For Mary McCurnin and husband Ron Bednar, money trouble has followed health trouble. In 2003, the couple declared bankruptcy after their insurance covered only 10 percent of treatment costs for her breast cancer and his intestinal bleeding. In 2004, McCurnin's breast cancer returned, and Bednar underwent open heart surgery.
Now, after repeatedly refinancing their house to pay medical bills and living expenses, they're broke. To improve their chances of growing old together, they've filed for divorce.
"It occurred to me that I could get my first husband's Social Security," said McCurnin. Her first husband, to whom she'd been married 20 years, died in 1989. When she turns 60 in November, McCurnin said she will be eligible for $1,200 in monthly survivor's benefits from the previous marriage. As the Social Security Administration told her, she can't have the survivor benefit if she's married to someone else.
The Rancho Cordova, Calif. couple has been scraping by with the occasional freelance gig -- both are graphic artists -- and Bednar brings in $1,000 a month in Social Security benefits. They haven't made a payment on either of their mortgages in two months and fully expect a foreclosure. McCurnin told the Huffington Post that they don't bother opening mail from their credit card companies, to whom they owe at least $10,000.
McCurnin said she suspects their horrendous credit is a huge obstacle to either of them landing a job, and Bednar talks about the "gray wall" that faces perfectly qualified older workers.
"We literally live from week to week," said McCurnin. "We got $300 in the bank."
McCurnin has health insurance via Medi-Cal; Bednar is hoping to stay healthy until next August, when he turns 65 and will be eligible for Medicare.
The couple first attempted to file for divorce in February, but ultimately hired a paralegal when their paperwork kept getting rejected for errors. They expect the divorce to be finalized in the coming weeks. There's a bright side: After the widow's benefits kick in, they could remarry without her losing them.
"She could divorce him now to collect short-term benefits on her earlier husband, and then at some later point after age 60 remarry him without it affecting her widow's benefits," said Lowell Kepke, a spokesman for the San Francisco regional office of the Social Security Administration. "Congress put that in precisely to stop encouraging elderly couples from not getting married."

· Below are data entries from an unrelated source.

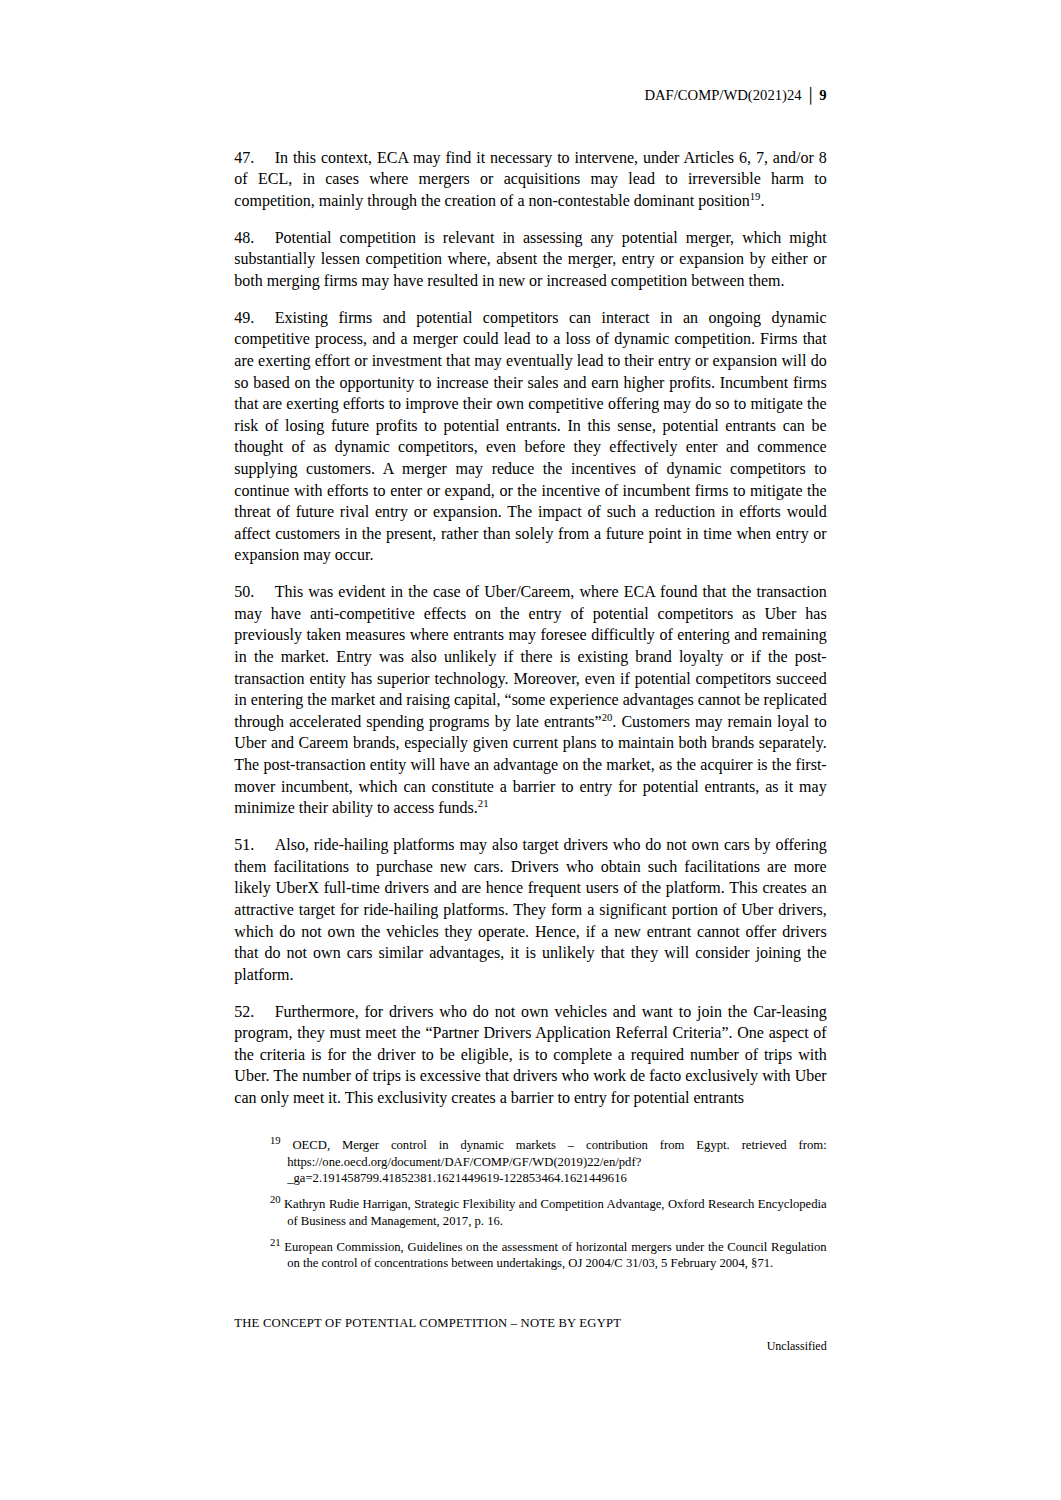DAF/COMP/WD(2021)24 │ 9
47. In this context, ECA may find it necessary to intervene, under Articles 6, 7, and/or 8 of ECL, in cases where mergers or acquisitions may lead to irreversible harm to competition, mainly through the creation of a non-contestable dominant position19.
48. Potential competition is relevant in assessing any potential merger, which might substantially lessen competition where, absent the merger, entry or expansion by either or both merging firms may have resulted in new or increased competition between them.
49. Existing firms and potential competitors can interact in an ongoing dynamic competitive process, and a merger could lead to a loss of dynamic competition. Firms that are exerting effort or investment that may eventually lead to their entry or expansion will do so based on the opportunity to increase their sales and earn higher profits. Incumbent firms that are exerting efforts to improve their own competitive offering may do so to mitigate the risk of losing future profits to potential entrants. In this sense, potential entrants can be thought of as dynamic competitors, even before they effectively enter and commence supplying customers. A merger may reduce the incentives of dynamic competitors to continue with efforts to enter or expand, or the incentive of incumbent firms to mitigate the threat of future rival entry or expansion. The impact of such a reduction in efforts would affect customers in the present, rather than solely from a future point in time when entry or expansion may occur.
50. This was evident in the case of Uber/Careem, where ECA found that the transaction may have anti-competitive effects on the entry of potential competitors as Uber has previously taken measures where entrants may foresee difficultly of entering and remaining in the market. Entry was also unlikely if there is existing brand loyalty or if the post-transaction entity has superior technology. Moreover, even if potential competitors succeed in entering the market and raising capital, “some experience advantages cannot be replicated through accelerated spending programs by late entrants”20. Customers may remain loyal to Uber and Careem brands, especially given current plans to maintain both brands separately. The post-transaction entity will have an advantage on the market, as the acquirer is the first-mover incumbent, which can constitute a barrier to entry for potential entrants, as it may minimize their ability to access funds.21
51. Also, ride-hailing platforms may also target drivers who do not own cars by offering them facilitations to purchase new cars. Drivers who obtain such facilitations are more likely UberX full-time drivers and are hence frequent users of the platform. This creates an attractive target for ride-hailing platforms. They form a significant portion of Uber drivers, which do not own the vehicles they operate. Hence, if a new entrant cannot offer drivers that do not own cars similar advantages, it is unlikely that they will consider joining the platform.
52. Furthermore, for drivers who do not own vehicles and want to join the Car-leasing program, they must meet the “Partner Drivers Application Referral Criteria”. One aspect of the criteria is for the driver to be eligible, is to complete a required number of trips with Uber. The number of trips is excessive that drivers who work de facto exclusively with Uber can only meet it. This exclusivity creates a barrier to entry for potential entrants
19 OECD, Merger control in dynamic markets – contribution from Egypt. retrieved from: https://one.oecd.org/document/DAF/COMP/GF/WD(2019)22/en/pdf?_ga=2.191458799.41852381.1621449619-122853464.1621449616
20 Kathryn Rudie Harrigan, Strategic Flexibility and Competition Advantage, Oxford Research Encyclopedia of Business and Management, 2017, p. 16.
21 European Commission, Guidelines on the assessment of horizontal mergers under the Council Regulation on the control of concentrations between undertakings, OJ 2004/C 31/03, 5 February 2004, §71.
THE CONCEPT OF POTENTIAL COMPETITION – NOTE BY EGYPT
Unclassified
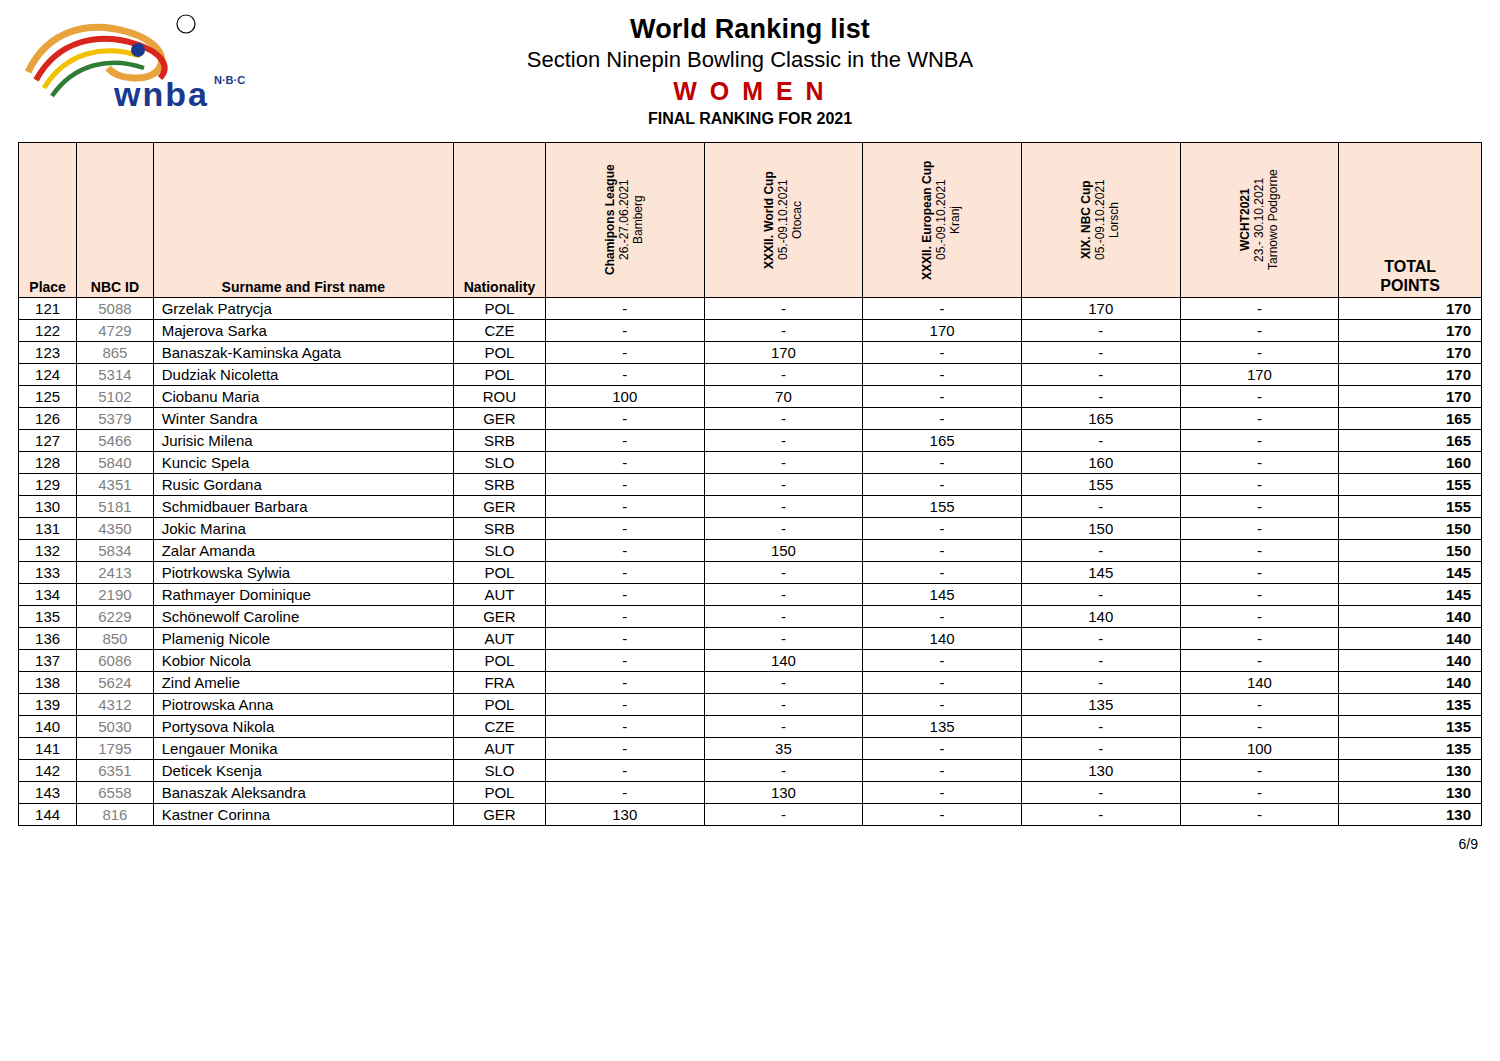wnba N·B·C
World Ranking list
Section Ninepin Bowling Classic in the WNBA
W O M E N
FINAL RANKING FOR 2021
| Place | NBC ID | Surname and First name | Nationality | Chamipons League 26.-27.06.2021 Bamberg | XXXII. World Cup 05.-09.10.2021 Otocac | XXXII. European Cup 05.-09.10.2021 Kranj | XIX. NBC Cup 05.-09.10.2021 Lorsch | WCHT2021 23.- 30.10.2021 Tarnowo Podgorne | TOTAL POINTS |
| --- | --- | --- | --- | --- | --- | --- | --- | --- | --- |
| 121 | 5088 | Grzelak Patrycja | POL | - | - | - | 170 | - | 170 |
| 122 | 4729 | Majerova Sarka | CZE | - | - | 170 | - | - | 170 |
| 123 | 865 | Banaszak-Kaminska Agata | POL | - | 170 | - | - | - | 170 |
| 124 | 5314 | Dudziak Nicoletta | POL | - | - | - | - | 170 | 170 |
| 125 | 5102 | Ciobanu Maria | ROU | 100 | 70 | - | - | - | 170 |
| 126 | 5379 | Winter Sandra | GER | - | - | - | 165 | - | 165 |
| 127 | 5466 | Jurisic Milena | SRB | - | - | 165 | - | - | 165 |
| 128 | 5840 | Kuncic Spela | SLO | - | - | - | 160 | - | 160 |
| 129 | 4351 | Rusic Gordana | SRB | - | - | - | 155 | - | 155 |
| 130 | 5181 | Schmidbauer Barbara | GER | - | - | 155 | - | - | 155 |
| 131 | 4350 | Jokic Marina | SRB | - | - | - | 150 | - | 150 |
| 132 | 5834 | Zalar Amanda | SLO | - | 150 | - | - | - | 150 |
| 133 | 2413 | Piotrkowska Sylwia | POL | - | - | - | 145 | - | 145 |
| 134 | 2190 | Rathmayer Dominique | AUT | - | - | 145 | - | - | 145 |
| 135 | 6229 | Schönewolf Caroline | GER | - | - | - | 140 | - | 140 |
| 136 | 850 | Plamenig Nicole | AUT | - | - | 140 | - | - | 140 |
| 137 | 6086 | Kobior Nicola | POL | - | 140 | - | - | - | 140 |
| 138 | 5624 | Zind Amelie | FRA | - | - | - | - | 140 | 140 |
| 139 | 4312 | Piotrowska Anna | POL | - | - | - | 135 | - | 135 |
| 140 | 5030 | Portysova Nikola | CZE | - | - | 135 | - | - | 135 |
| 141 | 1795 | Lengauer Monika | AUT | - | 35 | - | - | 100 | 135 |
| 142 | 6351 | Deticek Ksenja | SLO | - | - | - | 130 | - | 130 |
| 143 | 6558 | Banaszak Aleksandra | POL | - | 130 | - | - | - | 130 |
| 144 | 816 | Kastner Corinna | GER | 130 | - | - | - | - | 130 |
6/9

But the widow's benefits aren't the only reasons for the divorce. McCurnin and Bednar could see a tax advantage. A married couple filing joint tax returns can earn less before their Social Security benefits are taxed than two people filing separately.
"It's always significantly less for the couple than it is after a divorce," said Mary Thuerwachter, an elder law attorney in California, in an interview with the Huffington Post.
And, potentially more importantly, McCurnin and Bednar will be indemnified from each other's future debts, should expensive medical problems come up.
"They will be off the hook," Thuerwachter said.
The couple will be glad to get a break, but it's not exactly the ideal kind.
Bednar, the couple agrees, is a little more romantic about it.
"It makes me feel awful, to tell you the truth," he told the Huffington Post. "It makes me sad. It really does. I believe in the marriage. I believe in the whole act of marriage, to declare that we are married in front of friends and family and God and all that. It just makes me sad to have to go through that process."
"The only thing that happens is a check mark in a box in a courthouse," said McCurnin, who takes a more pragmatic view. "It's absurd... Having to get divorced in order to be able to eat. I have no idea why it's like that."